== Using the information ==
(1) Return the passage of the directory-hashing text starting with "hashdir dir" and going on through "the codebase change.", copied word for word.
(2) In the directory-hashing text, which algorithm calculates the hash of each file?
(3) Continue the directory-hashing text from its last sentence.

== Selected extract ==
It uses the xxh3 algorithm to calculate the hash of each file and it respects .gitignore files, thanks to the ignore crate.

hashdir dir

Is roughly equivalent to this bash one-liner, minus the .gitignore support:

find dir -type f -print0 | sort -z | xargs -0 sha1sum | sha1sum

Why would you want to do this?

It can be useful to cache expensive operations when code hasn't changed. For example, you could use this to cache test runs in a monorepo when other parts of the codebase change.

Imagine you have a situation like the following:

gitGraph
    commit
    commit
    branch feat/a
    branch feat/b
    checkout feat/a
    commit
    checkout feat/b
    commit
    checkout main
    merge feat/a
    checkout feat/b
    merge main
    checkout main
    merge feat/b
    commit
    commit
Loading

You have a main branch and two feature branches feat/a and feat/b. feat/a and feat/b operate on different parts of the codebase, so they can't possibly generate conflicts.

== Extracted data ==
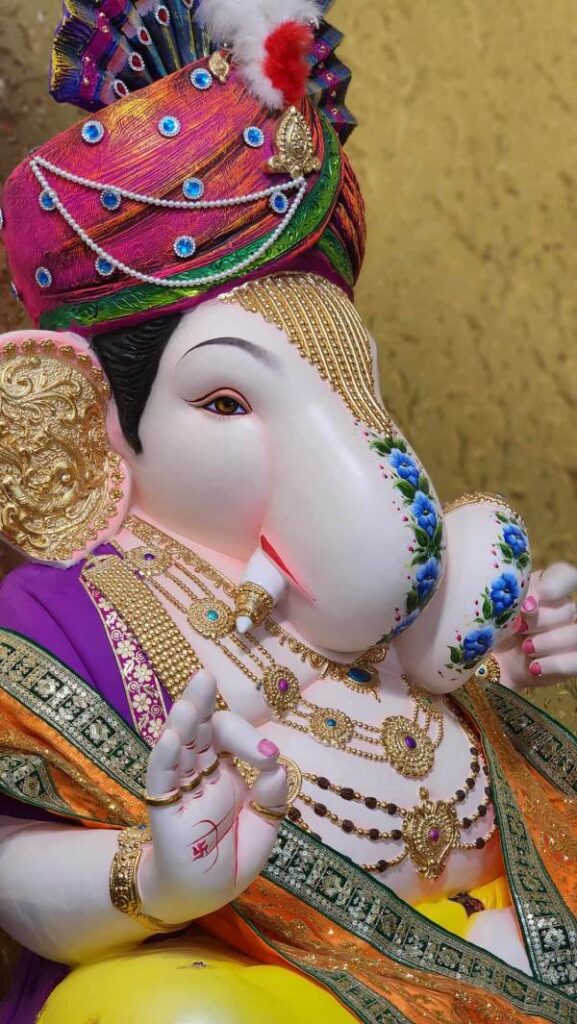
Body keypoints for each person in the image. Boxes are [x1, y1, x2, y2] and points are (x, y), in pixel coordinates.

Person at [0, 2, 575, 1021]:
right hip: (259, 982)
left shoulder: (385, 590)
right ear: (90, 420)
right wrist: (157, 876)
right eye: (225, 402)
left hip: (494, 937)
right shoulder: (58, 621)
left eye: (352, 382)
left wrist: (496, 659)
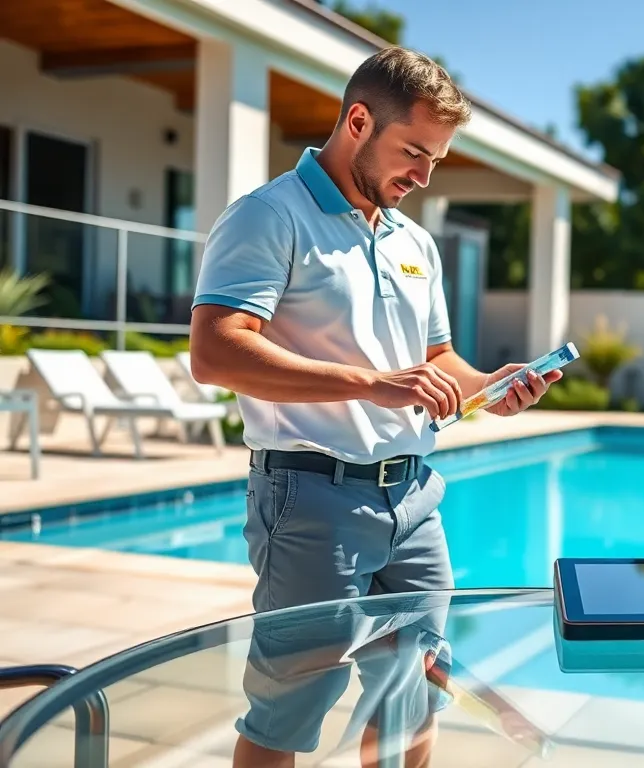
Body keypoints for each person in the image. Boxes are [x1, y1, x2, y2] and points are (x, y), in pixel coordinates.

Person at [188, 46, 562, 768]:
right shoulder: (269, 217)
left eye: (437, 162)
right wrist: (368, 382)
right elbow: (217, 353)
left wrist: (494, 386)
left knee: (413, 696)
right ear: (358, 120)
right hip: (308, 500)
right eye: (413, 153)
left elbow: (436, 362)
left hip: (415, 501)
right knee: (287, 713)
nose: (422, 178)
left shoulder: (414, 240)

== Per-task outputs ==
(1)
hashdir dir

Is roughly equivalent to this bash one-liner, minus the .gitignore support:

find dir -type f -print0 | sort -z | xargs -0 sha1sum | sha1sum

Why would you want to do this?

It can be useful to cache expensive operations when code hasn't changed. For example, you could use this to cache test runs in a monorepo when other parts of the codebase change.

(2) The xxh3 algorithm.

(3)
You merge feat/a into main and then rebase or merge feat/b on top of main. At this point your CI will run again, even though the code in feat/b hasn't changed.

If you had a test report that matches the hash of the code in feat/b you could skip running the tests again if the hash hasn't changed.

In a rudimentary way, this is similar to what nx and turbo do in the JavaScript ecosystem.